Over the course of the years these spaces have been occupied by seven different people, two they consider worthy of being mentioned by their birth names. The three currently occupying the space — besides Tomas and Aberdeen, of course — are Barazov (which is not the man's surname), Lindsay, and Itchycoo (yet another cognomen). Barazov is a self-described anarchist with a trust fund that allows him a life of perpetual turpitude. His real name is Spencer Fitzgerald Bloodsworth. Tomas thinks he's a third or a fourth — as in Spencer Fitzgerald Bloodsworth III (or IV). “Real fucking blue blood, dig. He's the type who's got ancestors who came over on the Mayflower or some shit. Type of family with a manor or an estate instead of a house,” he adds. Lindsay is a receptionist in Midtown, who, as suggested from her lack of a mordant handle, is “a nice girl.” They don't seem to care for her boyfriend, Clyde. It's fairly obvious that the enmity Aberdeen feels for him derives from his attraction to the girl; Tomas, on the other hand, thinks little of Clyde because he's a mean drunk. Itchycoo is a hippie currently on vacation. He works two jobs nine months out of the year so he can spend the summer months touring with the Disco Biscuits and other bands that Tomas and Aberdeen don't know by name. They are dismissive of his taste in music, as well as his general orientation to the world, but at least Tomas acknowledges him as well intentioned.

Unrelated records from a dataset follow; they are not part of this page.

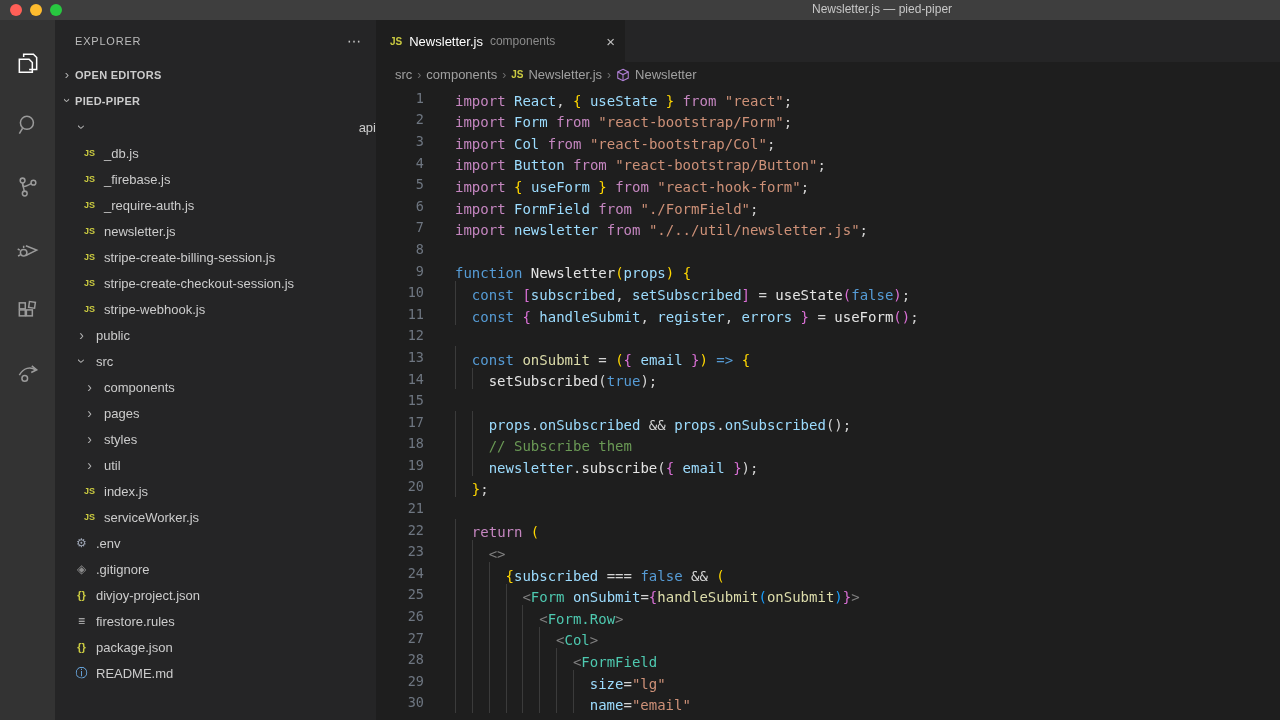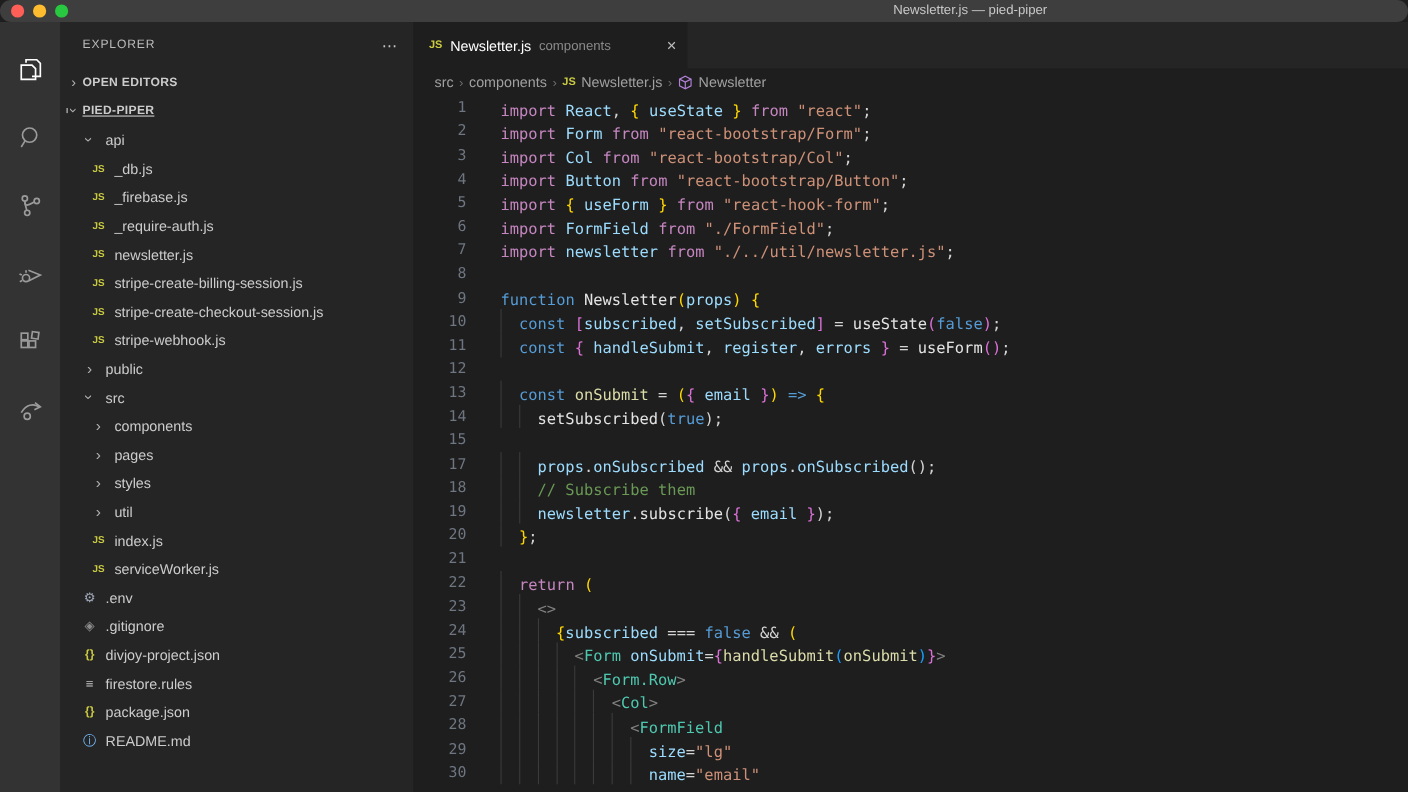--- a/index.html
+++ b/index.html
@@ -7,7 +7,7 @@
     font-family:"Liberation Sans", sans-serif; }
 
   
-  .titlebar { height:20px; background:#3e3e3e; position:relative;border-radius:10px; }
+  .titlebar { height:20px; background:#3e3e3e; position:relative; }
   .lights { position:absolute; left:10px; top:4px; display:flex; gap:8px; }
   .light { width:12px; height:12px; border-radius:50%; }
   .l-red { background:#ff5f57; } .l-yellow { background:#febc2e; } .l-green { background:#28c840; }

Aberdeen scowls. “He's a slob. And a hick, too; he's from Georgia.”
“Good musician, though,” Tomas chimes in sympathetically. “You know, I don't dig all the music he's into, but you have to possess some degree of talent to play it.” Before I ask, he responds: “Guitarist. He also owns one of those mini guitars, too,” as he races up an imaginary fretboard with his right hand. “You know, the one with the eight strings. What's it called again?”
“Mandolin,” Aberdeen and I respond in unison.
Tomas continues: “He's not that good at it, but you can barely hear it if he closes his door. As I was saying, he's certainly polite so long as he doesn't drink the shit they sell down the street.”
“Whiskey?”
“No, the liquor store down the block sells this one hundred and sixty proof vodka. The owner won't allow anyone besides the Polska to buy it, but Itchycoo has a lot of experience with moonshine. Was it his father?” as he looks to Tomas.
“Grandfather.”
“Yes, his grandfather evidently ran a still. As you can probably guess, he's not from Atlanta — he's from the North Country.”
“But he's not trailer-trash or anything like that,” Tomas interjects. “He's got an okay head on his shoulders.”
“I guess. The music he listens to, though — that's what really irks me. Endless noodling,” with cumbersome grimace. “He has hundreds of these Phish shows on his computer, and he constantly listens to them. What is his favorite song again?”